While growing up the Lone Oak was part of our lexicon. It is the only oak tree on our property (hence the name). And it was the location of much of our outdoor play time. Well, we never really played inside. During summer we were outside shoe-less from the moment we woke up until dark. Over twenty years ago my dad drew the picture above, which shows all of the places we explored during the day, and all of his handy work.
The girls recently discovered the Lone Oak and now they cannot visit my dads without going to say hello to the oak tree. It is the coolest tree. It appears to have slid down the hill when it was young and grew on its side, its gnarled roots finding stability grasping onto the side of the hill.

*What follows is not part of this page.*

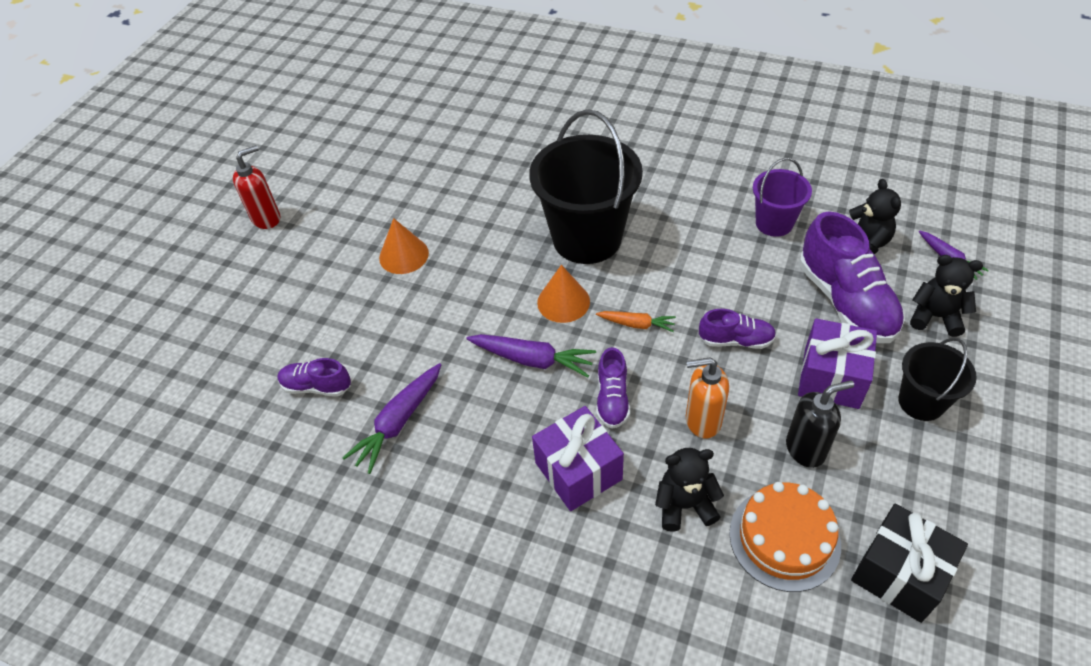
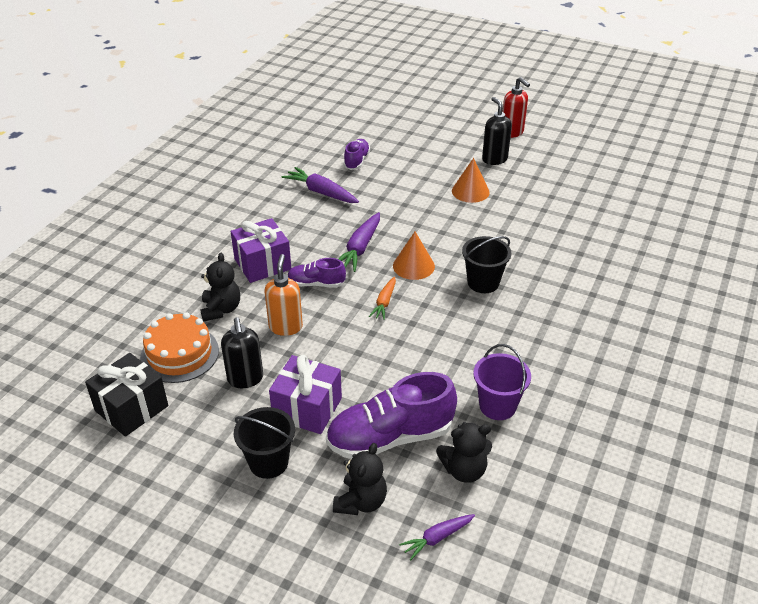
camera: 90 degrees right, 10 degrees down
black bucket [529,109,643,264] -> black bucket [462,236,511,293], size x0.53
purple shoe [699,309,776,349] -> none
none -> black soap dispenser [482,97,512,165]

I haven't been out here in years. The branches are much greener than they used to be, filled with moss and lichen.
My dad built this bridge for us when we were the girl's age, so we could play at the Lone Oak after a rainstorm (otherwise there is a stream that cuts off the path to the Lone Oak).
We took the long way back to the house. When my parents made a living selling avocados it used to be lot more green but you get the idea.
During the walk my dad made a comment about how poor we were growing up. Marla told my dad that it never felt like we were poor. He replied by saying it was all he could ever think about.
"The difference between rich and poor is that the poor do everything with their own hands and the rich hire hands to do things." My parent's vision and hard work gave us the best childhood anyone can ask for. My mom made fresh bread and granola. I didn't know it was because we were poor. I thought it was because it was delicious.
I suppose the only sign of being poor would be not having money, one thing that children just don't think about.